For Kazakh’s horse meat is something like lamb is for us at home. A traditional meat that is a little special (because it’s more expensive than beef or chicken) but still eaten fairly often. We sampled some in a dish called Five Fingers (picture above) which is made of a kind of horse sausage, beef, fresh pasta and potato. The meat is boiled and then the carbs are cooked in stock. It’s good.
Under the Soviets religion was discouraged and therefore so was Christmas, and Santa. The Kazakh’s transposed their key traditions to New Year’s and now it is “Grandfather Frost” who “walks in from the North” to deliver presents to over excited kiddies. I like to think an alternative explanation is that Santa has just outsourced his CIS responsibilities.
(Incidentally, do you know how silly you sound explaining the Easter Bunny to someone who has never heard of it? “Okay, so, there’s this giant rabbit…“)
Kazakhstan is a predominantly Muslim country, but it’s Islam-lite. Few people are practice in the sense of going to Friday prayers or even praying at all and you rarely see headscarves worn in the street. But cultural elements of Islam, like not eating pork, endure.

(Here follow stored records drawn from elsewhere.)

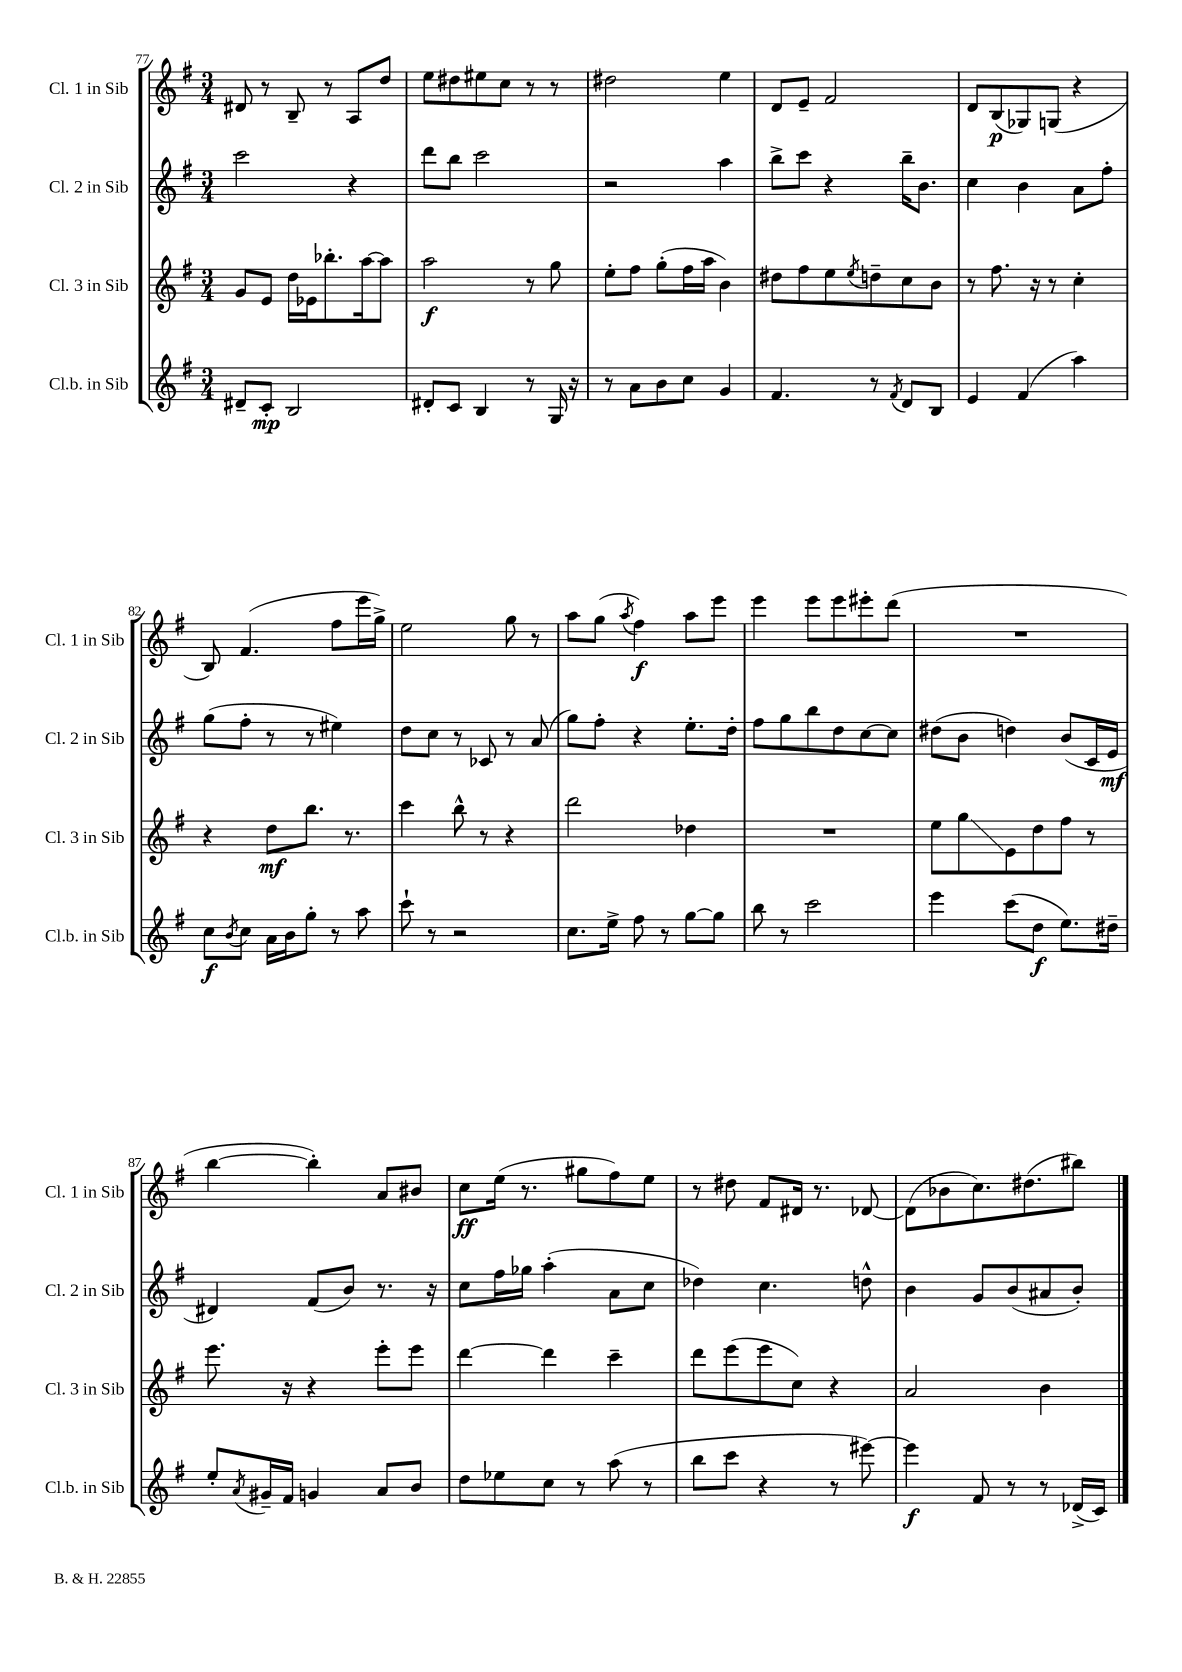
<<
\new StaffGroup <<
\new Staff = "s0" \with { instrumentName = "Cl. 1 in Sib" shortInstrumentName = "Cl. 1 in Sib" } {
    \clef treble \key g \major \numericTimeSignature \time 3/4
    dis'8 r8 b8-- r8 a8 d''8 |
    e''8 dis''8 eis''8 c''8 r8 r8 |
    dis''2 e''4 |
    d'8 e'8-- fis'2 |
    d'8 b8\p( ges8) g8( r4 |
    b8) fis'4.( fis''8 e'''16 g''16->) |
    e''2 g''8 r8 |
    a''8 g''8( \acciaccatura { a''8 } fis''4\f) a''8 e'''8 |
    e'''4 e'''8 e'''8 eis'''8-. d'''8( |
    R2. |
    b''4~ b''4-.) a'8 bis'8 |
    c''8\ff e''16( r8. gis''8 fis''8) e''8 |
    r8 dis''8 fis'8 dis'16 r8. des'8~ |
    des'8( bes'8 c''8.) dis''8.( bis''8) \bar "|." |
}
\new Staff = "s1" \with { instrumentName = "Cl. 2 in Sib" shortInstrumentName = "Cl. 2 in Sib" } {
    \clef treble \key g \major \numericTimeSignature \time 3/4
    c'''2 r4 |
    d'''8 b''8 c'''2 |
    r2 a''4 |
    b''8-> c'''8 r4 b''16-- b'8. |
    c''4 b'4 a'8 fis''8-. |
    g''8( fis''8-. r8 r8 eis''4) |
    d''8 c''8 r8 ces'8 r8 a'8( |
    g''8) fis''8-. r4 e''8.-. d''16-. |
    fis''8 g''8 b''8 d''8 c''8~ c''8 |
    dis''8( b'8 d''4) b'8( c'16 e'16\mf |
    dis'4) fis'8( b'8) r8. r16 |
    c''8 fis''16 ges''16 a''4-.( a'8 c''8 |
    des''4) c''4. d''8-^ |
    b'4 g'8 b'8( ais'8 b'8-.) \bar "|." |
}
\new Staff = "s2" \with { instrumentName = "Cl. 3 in Sib" shortInstrumentName = "Cl. 3 in Sib" } {
    \clef treble \key g \major \numericTimeSignature \time 3/4
    g'8 e'8 d''16 ees'16 bes''8.-. a''16~ a''8 |
    a''2\f r8 g''8 |
    e''8-. fis''8 g''8-.( fis''16 a''16 b'4) |
    dis''8 fis''8 e''8 \acciaccatura { e''8 } d''8-- c''8 b'8 |
    r8 fis''8. r16 r8 c''4-. |
    r4 d''8\mf b''8. r8. |
    c'''4 b''8-^ r8 r4 |
    d'''2 des''4 |
    R2. |
    e''8 g''8\glissando e'8 d''8 fis''8 r8 |
    e'''8. r16 r4 e'''8-. e'''8 |
    d'''4~ d'''4 c'''4-- |
    d'''8 e'''8( e'''8 c''8) r4 |
    a'2 b'4 \bar "|." |
}
\new Staff = "s3" \with { instrumentName = "Cl.b. in Sib" shortInstrumentName = "Cl.b. in Sib" } {
    \clef treble \key g \major \numericTimeSignature \time 3/4
    dis'8-- c'8-.\mp b2 |
    dis'8-. c'8 b4 r8 g16 r16 |
    r8 a'8 b'8 c''8 g'4 |
    fis'4. r8 \acciaccatura { fis'8 } d'8 b8 |
    e'4 fis'4( a''4) |
    c''8\f \acciaccatura { b'8 } c''8 a'16 b'16 g''8-. r8 a''8 |
    c'''8-! r8 r2 |
    c''8. e''16-> fis''8 r8 g''8~ g''8 |
    b''8 r8 c'''2 |
    e'''4 c'''8( d''8\f e''8.) dis''16-- |
    e''8-. \acciaccatura { a'8 } gis'16-- fis'16 g'4 a'8 b'8 |
    d''8 ees''8 c''8 r8 a''8( r8 |
    b''8 c'''8 r4 r8 eis'''8~) |
    eis'''4\f fis'8 r8 r8 des'16->( c'16) \bar "|." |
}
>>
>>
\layout { \context { \Score currentBarNumber = #77 } }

Marriage is still an important institution. There’s a sense that young women will jump at the chance to get married because there are more women than men so they’re ‘competing’ for husbands. There are also generally expectations/preferences that husbands will be older than wives and that people will marry within their ethnic group. But these norms are softening, as are traditional gender roles within marriage.
When you order a beer here it arrives with a straw to drink it through.